Выбрать главу

После первой мировой войны и позднее эти национальные кризисы действительно отмечаются во многих промышленно развитых странах Западной Европы, но тем не менее не произошло ни одной победоносной пролетарской революции. На вопрос, почему революционные ситуации не привели к победоносной революции, невозможно дать один общий ответ; существуют только ответы, которые учитывают сложность условий развития, присущих отдельным странам.

Сегодня, задним числом, во всех теоретических рассуждениях о революции надлежит отталкиваться от следующего фактического состояния дел: социалистические революции, которые произошли не в результате военных поражений (как это было в борьбе Советского Союза с гитлеровским фашизмом) и последующих оккупации, как это было в Восточном блоке и в Северной Корее, отмечались только там, где «историческая среда» (Маркс) находилась под воздействием мирового рынка наиболее развитых капиталистических обществ и, более того, где уже существовали – по крайней мере в отдельных районах и городах – концентрированная промышленность и соответствующий промышленный пролетариат, но где в национальном масштабе капиталистическое развитие закона стоимости все еще не разрушило полностью различных форм общинной собственности, коллективного землевладения и адекватных средств производства. Именно так обстояло дело в России, в Китае, на Кубе. То же самое можно было бы сказать и о последнем революционном всплеске, который произошел в Западной Европе, – об испанской революции, задушенной фашизмом. То же, разумеется, действительно и для Чили . Гамма этих традиционных общинных структур и традиционных способов производства, характеризующихся прежде всего отношениями на базе натурального производства, простирается от форм азиатского способа производства при натуральном ведении хозяйства (Китай) до «мира» – русской сельскохозяйственной общины, олицетворяющей последнюю стадию примитивной социальной формации, внутренняя структура которой, насыщенная частными элементами, уже указывает на переход от общества, основанного на общинной собственности, к обществу, опирающемуся на частную собственность. Каждая из этих форм и образы жизни, которые из них вытекают, уже находятся под угрозой противостоящего им способа производства, хотя еще полностью и не исчезли. Тем не менее Маркс и Энгельс твердо убеждены, что эти традиционные формы с характерной для них национальной изолированностью никогда не смогут стать основой для социалистических преобразований (это верно и применительно к русскому «миру»).

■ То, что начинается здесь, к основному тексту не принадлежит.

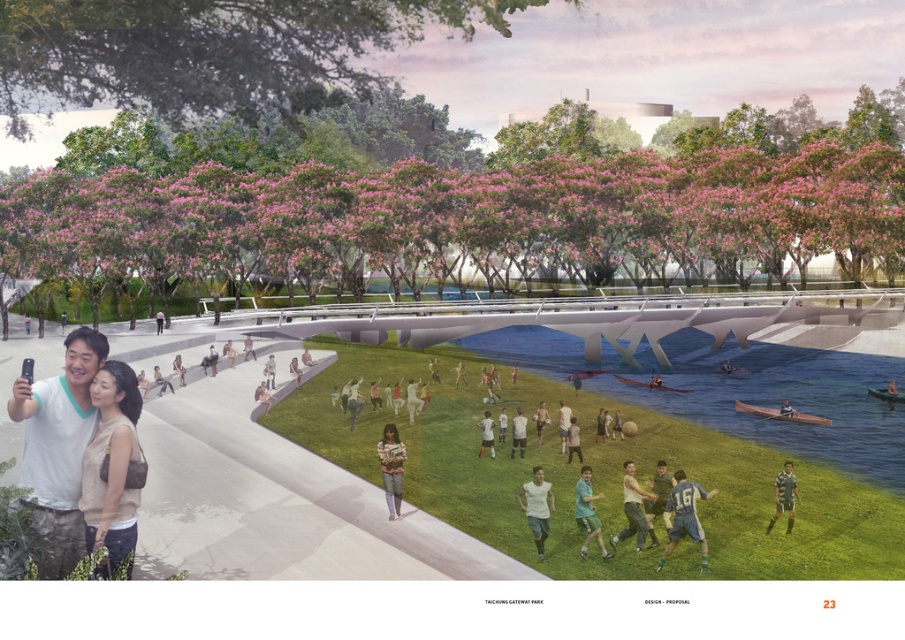
Question: Based on their relative distances, which object is nearer to the white cotton shirt at lower left?

Choices:
 (A) green leafy trees at center
 (B) gray fabric shirt at lower right

Answer: (B)

Question: In this image, where is green leafy trees at center located relative to light brown sweater at center?

Choices:
 (A) below
 (B) above

Answer: (B)

Question: Which of these objects is positioned closest to the green jersey at center?

Choices:
 (A) green leafy tree at upper center
 (B) beige fabric purse at lower left

Answer: (A)

Question: Does light brown sweater at center have a larger size compared to gray fabric shirt at lower right?

Choices:
 (A) yes
 (B) no

Answer: (A)

Question: Considering the real-world distances, which object is closest to the green jersey at center?

Choices:
 (A) gray fabric shirt at lower right
 (B) green leafy tree at upper center

Answer: (A)

Question: Can you confirm if green leafy trees at center is thinner than gray fabric shirt at lower right?

Choices:
 (A) yes
 (B) no

Answer: (B)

Но если в своих формулировках «основных законов» революции Ленин мог использовать опыт трех русских революций – революции 1905 года, буржуазной революции 1917 года и Октябрьской революции [26], несомненно отмеченных определенным влиянием пролетариата, но происходивших в исторической среде, которая вовсе не характеризовалась делением общества только на два класса (буржуазию и пролетариат), – то поздний Энгельс оказывается перед лицом исторической ситуации в высокоразвитой западной стране, где пролетариат представляет собой заметную социальную силу, проявляющуюся на выборах, в уровне организованности масс и в профсоюзной борьбе, и выдвигает недвусмысленно революционные требования. Период революций, стимулируемых меньшинством (в этом отношении накоплен конкретный исторический опыт), прошел навсегда, и не в последнюю очередь из-за прогресса военной техники.

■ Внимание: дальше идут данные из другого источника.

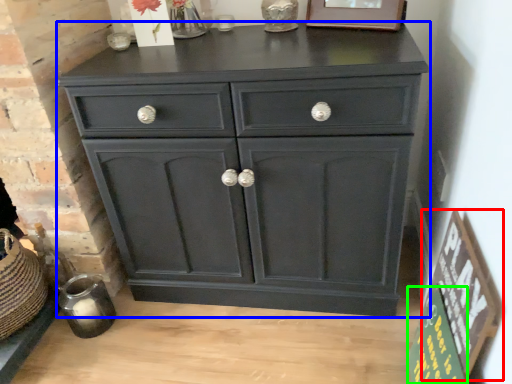
Question: Which object is positioned closest to bulletin board (highlighted by a red box)? Select from chest of drawers (highlighted by a blue box) and bulletin board (highlighted by a green box).

Choices:
 (A) chest of drawers
 (B) bulletin board

Answer: (B)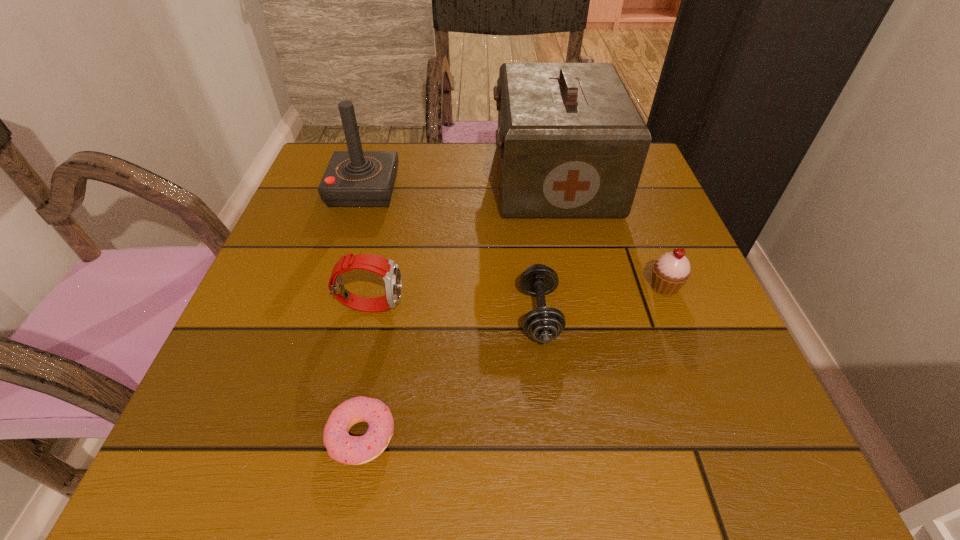
Identify the location of vacant space located 0.260m on the left of the cupcake. This screenshot has height=540, width=960. (505, 287).

Find the location of a particular element. free spot located on the front of the dumbbell is located at coordinates (549, 400).

Locate an element on the screen. free location located on the right of the doughnut is located at coordinates (626, 436).

At what (x,y) coordinates should I click in order to perform the action: click on the first-aid kit that is at the far edge. Please return your answer as a coordinate pair (x, y). The width and height of the screenshot is (960, 540). Looking at the image, I should click on (572, 144).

Энгельс писал: «Если изменились условия для войны между народами, то не меньше изменились они и для классовой борьбы. Прошло время внезапных нападений, революций, совершаемых немногочисленным сознательным меньшинством, стоящим во главе бессознательных масс. Там, где дело идет о полном преобразовании общественного строя, массы сами должны принимать в этом участие, сами должны понимать, за что идет борьба, за что ни проливают кровь и жертвуют жизнью» [27].